Overall, the study provides valuable insights into the importance of nutrition in child development and the mediating role of nutritional status in the relationship between background variables and child outcomes. The findings can be used to inform interventions and policies aimed at improving access to maternal health and addressing the nutritional needs of children in similar contexts.
AI Innovations Methodology
To improve access to maternal health, here are some potential recommendations:

1. Mobile clinics: Implementing mobile clinics that travel to remote areas can provide essential maternal health services to women who have limited access to healthcare facilities. These clinics can offer prenatal care, vaccinations, and education on maternal health.

2. Telemedicine: Utilizing telemedicine technology can connect pregnant women in remote areas with healthcare professionals who can provide virtual consultations and monitor their health remotely. This can help overcome geographical barriers and ensure timely access to healthcare services.

3. Community health workers: Training and deploying community health workers can improve access to maternal health by providing education, support, and basic healthcare services to pregnant women in their communities. These workers can also help identify high-risk pregnancies and refer women to appropriate healthcare facilities.

4. Financial incentives: Providing financial incentives, such as cash transfers or vouchers, to pregnant women who seek antenatal care and deliver in healthcare facilities can encourage them to access maternal health services. This can help overcome financial barriers that prevent women from seeking care.

To simulate the impact of these recommendations on improving access to maternal health, a methodology could include the following steps:

1. Define the target population: Identify the specific population that will be affected by the recommendations, such as pregnant women in a particular region or community.

2. Collect baseline data: Gather data on the current access to maternal health services in the target population, including factors such as the percentage of women receiving prenatal care, the percentage of facility-based deliveries, and the distance to the nearest healthcare facility.

3. Define indicators: Determine the key indicators that will be used to measure the impact of the recommendations, such as the percentage increase in prenatal care coverage or the reduction in distance to healthcare facilities.

4. Develop a simulation model: Use statistical or mathematical modeling techniques to create a simulation model that incorporates the baseline data and the potential impact of the recommendations. This model should consider factors such as population size, geographical distribution, and the effectiveness of the proposed interventions.

5. Run simulations: Run multiple simulations using different scenarios, such as varying the coverage of mobile clinics or the amount of financial incentives provided. This will help assess the potential impact of different intervention strategies on improving access to maternal health.

6. Analyze results: Analyze the results of the simulations to determine the potential impact of the recommendations on improving access to maternal health.

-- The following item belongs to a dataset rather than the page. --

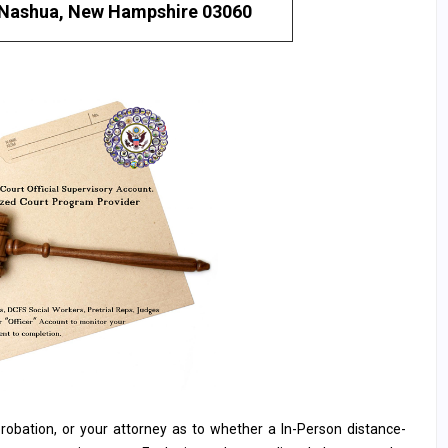
Nashua, New Hampshire 03060
, probation, or your attorney as to whether a In-Person distance-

This can include quantifying the expected increase in prenatal care coverage, the reduction in distance to healthcare facilities, or any other relevant indicators.

7. Validate the model: Validate the simulation model by comparing the predicted results with real-world data, if available. This will help ensure the accuracy and reliability of the model’s predictions.

8. Refine and iterate: Based on the results and validation, refine the simulation model and iterate the process to further optimize the recommendations and their potential impact on improving access to maternal health.

By following this methodology, policymakers and healthcare providers can gain insights into the potential effectiveness of different interventions and make informed decisions to improve access to maternal health.